We don’t live in an area with a lot of wealth, but money certainly takes a degree of personal responsibility that we’re not instilled with anymore. Had someone explained to college kids what taking this massive amount of debt on for school would entail later in life, they may have thought twice. But nope, it’s a wolf’s market and lending companies have now created a bubble that is preventing younger generations from buying their own houses — something very important to the American economy.
One would venture that you need an educated populace and financially competent citizens to operate properly. Otherwise the select few continue to take advantage of the system. A free market would work better if people… I don’t know… knew what would make them financially free?
Where is the explanation on how to budget and why it’s important to save at the beginning of the month and not at the end of the month? Where is the class that explains what a pyramid scheme is? If somebody wants you to buy their product to “make money” chances are it might not mean financial success.
Instead we have a very gullible public that can’t even decipher memes on Facebook, much less the best way to do taxes or save for the future. It would seem that an economy of knowledgeable citizens would be healthier instead of lending companies and snake oil salesmen to continually take advantage of people.
When talking money these days, people just shrug when explaining their own finances like they’re talking about how they’ve gained 30 pounds since high school. I do the same. “Oh well, I have some money saved up, I guess it is what it is. OOOO new Zelda game? Take my money.”

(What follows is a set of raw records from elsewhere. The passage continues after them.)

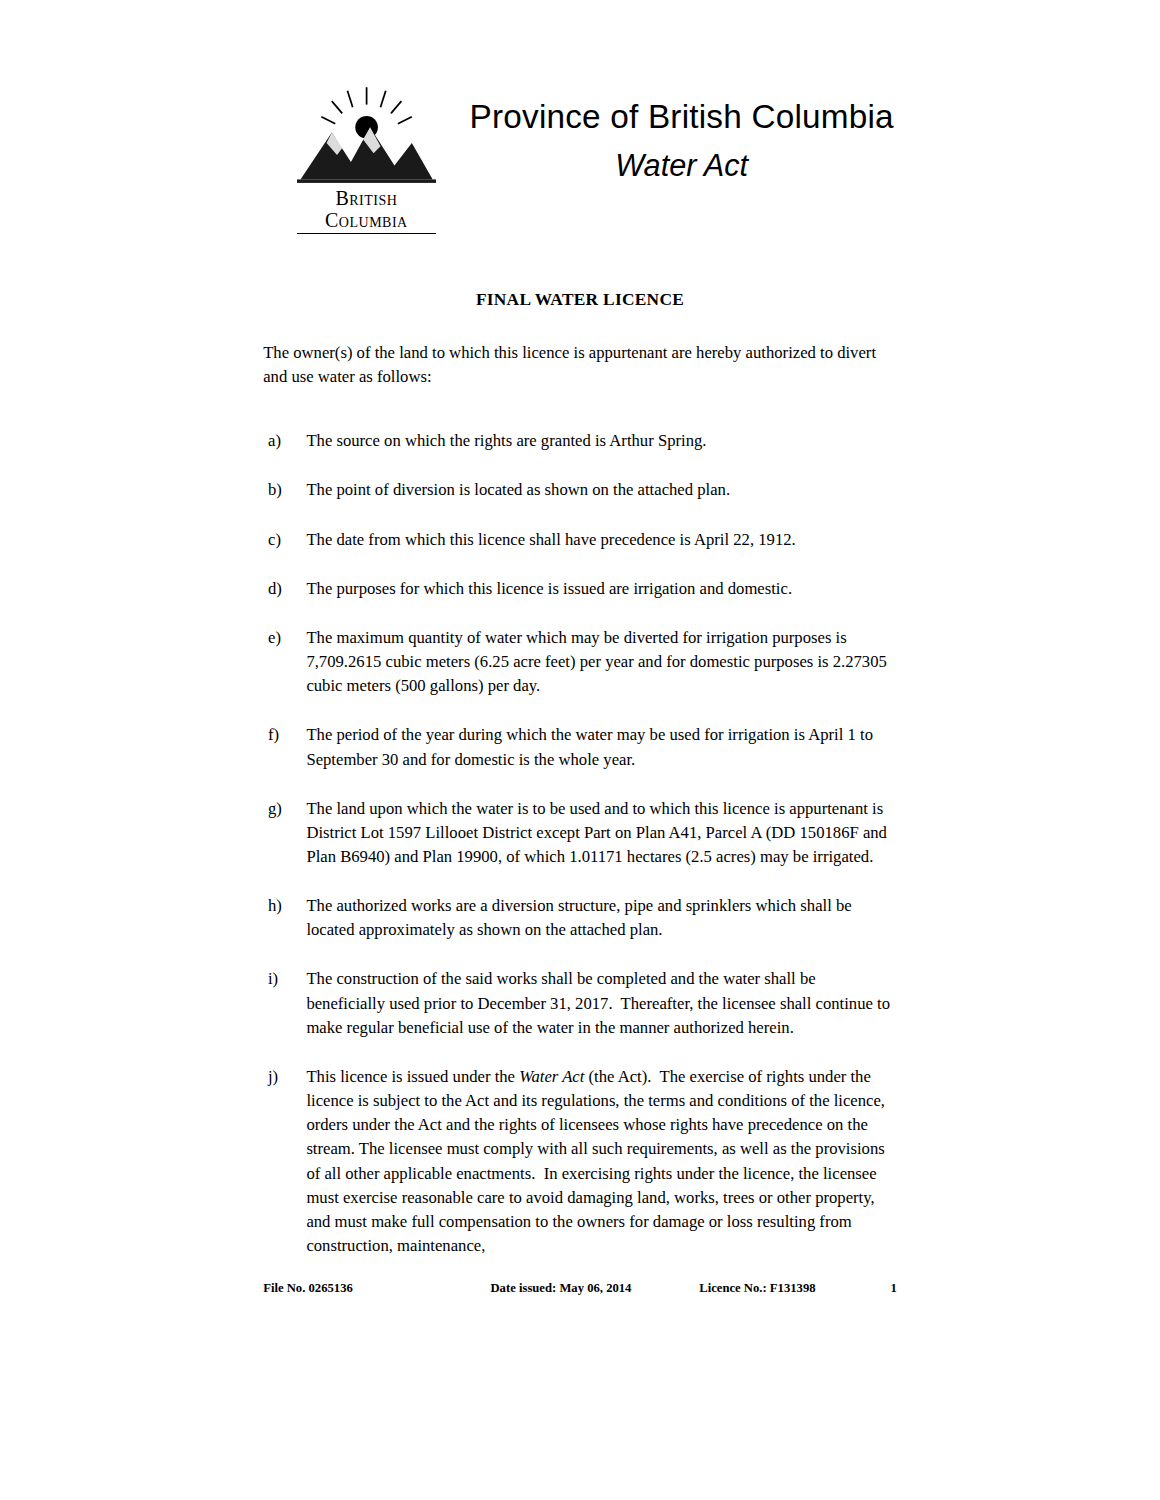British
Columbia
Province of British Columbia
Water Act
FINAL WATER LICENCE
The owner(s) of the land to which this licence is appurtenant are hereby authorized to divert and use water as follows:
a) The source on which the rights are granted is Arthur Spring.
b) The point of diversion is located as shown on the attached plan.
c) The date from which this licence shall have precedence is April 22, 1912.
d) The purposes for which this licence is issued are irrigation and domestic.
e) The maximum quantity of water which may be diverted for irrigation purposes is 7,709.2615 cubic meters (6.25 acre feet) per year and for domestic purposes is 2.27305 cubic meters (500 gallons) per day.
f) The period of the year during which the water may be used for irrigation is April 1 to September 30 and for domestic is the whole year.
g) The land upon which the water is to be used and to which this licence is appurtenant is District Lot 1597 Lillooet District except Part on Plan A41, Parcel A (DD 150186F and Plan B6940) and Plan 19900, of which 1.01171 hectares (2.5 acres) may be irrigated.
h) The authorized works are a diversion structure, pipe and sprinklers which shall be located approximately as shown on the attached plan.
i) The construction of the said works shall be completed and the water shall be beneficially used prior to December 31, 2017. Thereafter, the licensee shall continue to make regular beneficial use of the water in the manner authorized herein.
j) This licence is issued under the Water Act (the Act). The exercise of rights under the licence is subject to the Act and its regulations, the terms and conditions of the licence, orders under the Act and the rights of licensees whose rights have precedence on the stream. The licensee must comply with all such requirements, as well as the provisions of all other applicable enactments. In exercising rights under the licence, the licensee must exercise reasonable care to avoid damaging land, works, trees or other property, and must make full compensation to the owners for damage or loss resulting from construction, maintenance,
File No. 0265136
Date issued: May 06, 2014
Licence No.: F131398
1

If you have a leaky pipe in your house, don’t you fix it? If you have a limp, don’t you go to the doctor? If you’re not doing smart things financially, shouldn’t you work on that as well, regardless of your actual income. It’s not even just financials either. Americans aren’t living healthy, sustainable lifestyles, where are the resources and education for that? It’s becoming harder and harder for skilled labor companies to find workers because… people don’t have the training.
It seems that everyday Americans are just becoming more and more unprepared for challenges. Unprepared for adult things. Unprepared for life.